Adamsberg entra en sueur dans la salle blanche où le donneur A moins de Dourdan achevait sa transfusion. Il lui semblait que les joues de Retancourt avaient viré au bleu.
— Groupe O, annonça-t-il au médecin en ôtant déjà sa veste.
— Très bien, vous prenez la suite.
— J’ai bu deux verres de vin.
— On s’en fout, elle n’est plus à cela près.
Un quart d’heure plus tard, le bras engourdi par le garrot, Adamsberg sentait son sang filer vers le corps de Retancourt. Allongé sur le dos à ses côtés, il fixait le visage de son adjointe, guettant les signes du retour à la vie. Faites que. Mais il avait beau se concentrer et prier la troisième vierge, il ne donnerait pas plus de sang qu’un autre. Et le médecin avait dit trois. Trois donneurs, Comme les trois pucelles. Trois. Trois.
La tête commençait à lui tourner, il avait à peine mangé. Il acceptait le vertige sans déplaisir, sentant que le fil de ses pensées commençait à lui échapper. Il s’obligeait à fixer le visage de Retancourt, notant que la racine de ses cheveux était plus blonde que les mèches qui tombaient sur sa nuque. Il n’avait jamais remarqué, avant, que Retancourt avait teint ses cheveux dans un blond plus soutenu que sa couleur naturelle. Drôle d’idée que ce souci esthétique. Il connaissait mal Retancourt.
— Vous tenez ? demanda le médecin. Pas de tournis ?
Adamsberg fit un signe négatif et retourna à ses vertiges. Blond clair et blond vénitien, dans les cheveux de Retancourt, dans le vif de la vierge. Donc le lieutenant, calcula-t-il péniblement, s’était fait teindre en décembre, ou en janvier, puisque ses cheveux clairs avaient repoussé sur deux à trois centimètres, quelle curieuse idée en plein hiver, et il n’en avait rien vu. Lui, il avait perdu son père et cela n’avait rien à voir. Il lui semblait que les lèvres de Retancourt avaient bougé, mais il n’y voyait pas très bien, peut-être le lieutenant voulait-elle lui dire quelque chose, lui parler de ce vif qui lui repoussait sur la tête, qui lui sortait du crâne, comme les cornes du bouquetin. Nom de Dieu, le vif. Loin, il entendit le médecin parler.
— Stop, disait la voix, celle de ce Dr Lariboisier ou Dieu sait quoi. On ne va pas avoir deux morts au lieu d’un. On ne peut pas lui en prendre plus.
Dans le hall de l’hôpital, un homme questionnait la réceptionniste de l’accueil.

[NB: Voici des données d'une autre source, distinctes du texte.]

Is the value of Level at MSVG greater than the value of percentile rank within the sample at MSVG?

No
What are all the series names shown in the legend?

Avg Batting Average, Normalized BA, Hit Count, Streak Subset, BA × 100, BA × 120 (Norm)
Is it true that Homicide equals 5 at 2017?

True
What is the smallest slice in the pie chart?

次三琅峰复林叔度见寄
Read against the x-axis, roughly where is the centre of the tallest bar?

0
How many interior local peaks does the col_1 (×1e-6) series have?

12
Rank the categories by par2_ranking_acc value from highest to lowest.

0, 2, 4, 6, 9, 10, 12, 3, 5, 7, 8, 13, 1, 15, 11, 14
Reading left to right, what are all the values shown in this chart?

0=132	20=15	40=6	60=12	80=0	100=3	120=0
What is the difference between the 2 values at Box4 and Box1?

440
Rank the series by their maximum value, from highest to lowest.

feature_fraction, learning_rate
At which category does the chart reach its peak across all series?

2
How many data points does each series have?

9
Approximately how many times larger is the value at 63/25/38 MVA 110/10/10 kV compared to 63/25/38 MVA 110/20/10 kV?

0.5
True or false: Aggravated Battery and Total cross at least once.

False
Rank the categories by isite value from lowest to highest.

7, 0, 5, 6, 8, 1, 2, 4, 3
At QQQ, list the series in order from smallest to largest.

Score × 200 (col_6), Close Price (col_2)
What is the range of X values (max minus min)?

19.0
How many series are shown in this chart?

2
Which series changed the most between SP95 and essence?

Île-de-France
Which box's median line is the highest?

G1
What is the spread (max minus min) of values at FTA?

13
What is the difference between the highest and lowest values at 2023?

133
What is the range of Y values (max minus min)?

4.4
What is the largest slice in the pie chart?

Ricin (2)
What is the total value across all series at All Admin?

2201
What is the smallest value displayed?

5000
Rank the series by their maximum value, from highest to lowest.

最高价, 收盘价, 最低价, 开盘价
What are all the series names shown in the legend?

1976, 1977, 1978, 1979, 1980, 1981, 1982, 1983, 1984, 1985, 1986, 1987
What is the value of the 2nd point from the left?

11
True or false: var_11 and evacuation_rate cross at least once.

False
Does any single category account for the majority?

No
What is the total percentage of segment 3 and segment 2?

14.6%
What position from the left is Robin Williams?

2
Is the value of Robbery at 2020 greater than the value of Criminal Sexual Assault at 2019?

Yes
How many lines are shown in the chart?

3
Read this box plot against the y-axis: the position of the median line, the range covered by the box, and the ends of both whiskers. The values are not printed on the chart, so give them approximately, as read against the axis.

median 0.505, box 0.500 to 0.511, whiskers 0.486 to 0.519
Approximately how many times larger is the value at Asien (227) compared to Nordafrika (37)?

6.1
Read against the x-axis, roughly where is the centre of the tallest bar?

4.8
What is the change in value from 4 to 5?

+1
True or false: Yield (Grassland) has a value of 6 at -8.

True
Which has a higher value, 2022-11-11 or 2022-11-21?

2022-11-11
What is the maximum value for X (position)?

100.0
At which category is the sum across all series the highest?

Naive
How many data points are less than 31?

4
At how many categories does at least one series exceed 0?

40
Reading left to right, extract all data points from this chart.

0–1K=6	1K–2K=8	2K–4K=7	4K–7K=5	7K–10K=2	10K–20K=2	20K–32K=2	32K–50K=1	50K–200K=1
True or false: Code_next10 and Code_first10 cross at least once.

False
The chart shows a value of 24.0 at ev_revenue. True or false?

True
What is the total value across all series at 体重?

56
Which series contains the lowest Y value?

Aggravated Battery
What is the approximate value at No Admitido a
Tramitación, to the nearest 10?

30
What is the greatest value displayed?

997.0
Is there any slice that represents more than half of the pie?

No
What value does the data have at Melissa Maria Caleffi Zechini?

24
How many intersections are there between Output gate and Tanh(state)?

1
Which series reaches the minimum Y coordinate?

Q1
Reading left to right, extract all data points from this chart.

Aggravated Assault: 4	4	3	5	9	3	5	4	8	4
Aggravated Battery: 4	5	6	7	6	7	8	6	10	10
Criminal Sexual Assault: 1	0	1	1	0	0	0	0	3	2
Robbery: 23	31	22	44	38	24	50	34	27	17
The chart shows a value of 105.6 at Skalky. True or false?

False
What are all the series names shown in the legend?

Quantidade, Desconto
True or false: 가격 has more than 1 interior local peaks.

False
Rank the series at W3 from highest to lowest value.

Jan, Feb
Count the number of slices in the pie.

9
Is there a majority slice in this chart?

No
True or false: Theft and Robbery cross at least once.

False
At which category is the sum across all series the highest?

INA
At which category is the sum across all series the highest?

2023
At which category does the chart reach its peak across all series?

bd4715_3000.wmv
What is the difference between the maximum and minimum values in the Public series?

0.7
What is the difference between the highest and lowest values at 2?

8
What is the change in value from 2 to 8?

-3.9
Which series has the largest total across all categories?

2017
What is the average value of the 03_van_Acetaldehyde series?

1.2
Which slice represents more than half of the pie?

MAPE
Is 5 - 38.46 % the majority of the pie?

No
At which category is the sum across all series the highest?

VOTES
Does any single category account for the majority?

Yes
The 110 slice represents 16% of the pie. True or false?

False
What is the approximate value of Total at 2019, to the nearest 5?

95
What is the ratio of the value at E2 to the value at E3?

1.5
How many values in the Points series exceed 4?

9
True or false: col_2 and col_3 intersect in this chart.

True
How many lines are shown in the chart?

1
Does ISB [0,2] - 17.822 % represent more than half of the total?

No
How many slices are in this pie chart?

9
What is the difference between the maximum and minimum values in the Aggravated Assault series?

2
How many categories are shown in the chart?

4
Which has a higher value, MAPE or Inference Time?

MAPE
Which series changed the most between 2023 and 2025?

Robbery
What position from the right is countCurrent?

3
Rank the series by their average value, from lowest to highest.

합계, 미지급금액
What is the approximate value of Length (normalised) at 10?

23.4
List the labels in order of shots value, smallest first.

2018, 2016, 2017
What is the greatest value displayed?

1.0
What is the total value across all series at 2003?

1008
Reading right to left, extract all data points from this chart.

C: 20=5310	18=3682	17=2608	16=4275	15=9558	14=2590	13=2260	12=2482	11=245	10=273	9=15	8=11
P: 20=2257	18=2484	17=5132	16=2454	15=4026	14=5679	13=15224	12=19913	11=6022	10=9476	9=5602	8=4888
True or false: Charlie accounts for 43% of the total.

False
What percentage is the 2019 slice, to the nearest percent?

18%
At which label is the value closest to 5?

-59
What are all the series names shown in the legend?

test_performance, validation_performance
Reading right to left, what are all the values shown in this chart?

— Violette Retancourt ? Où est-elle ?
— On ne peut pas la voir.
— Je suis groupe O, donneur universel.
— Elle est en salle de réanimation, dit la femme en se levant aussitôt. Je vous emmène.
Adamsberg parlait tout seul pendant qu’on lui retirait son garrot. Des mains le redressaient, lui faisaient avaler de l’eau sucrée, une piqûre se plantait dans son autre bras. La porte de la pièce s’ouvrait, un grand gabarit vêtu de cuir entrait dans la pièce en hâte.
— Lieutenant Noël, disait le grand gabarit. Groupe O.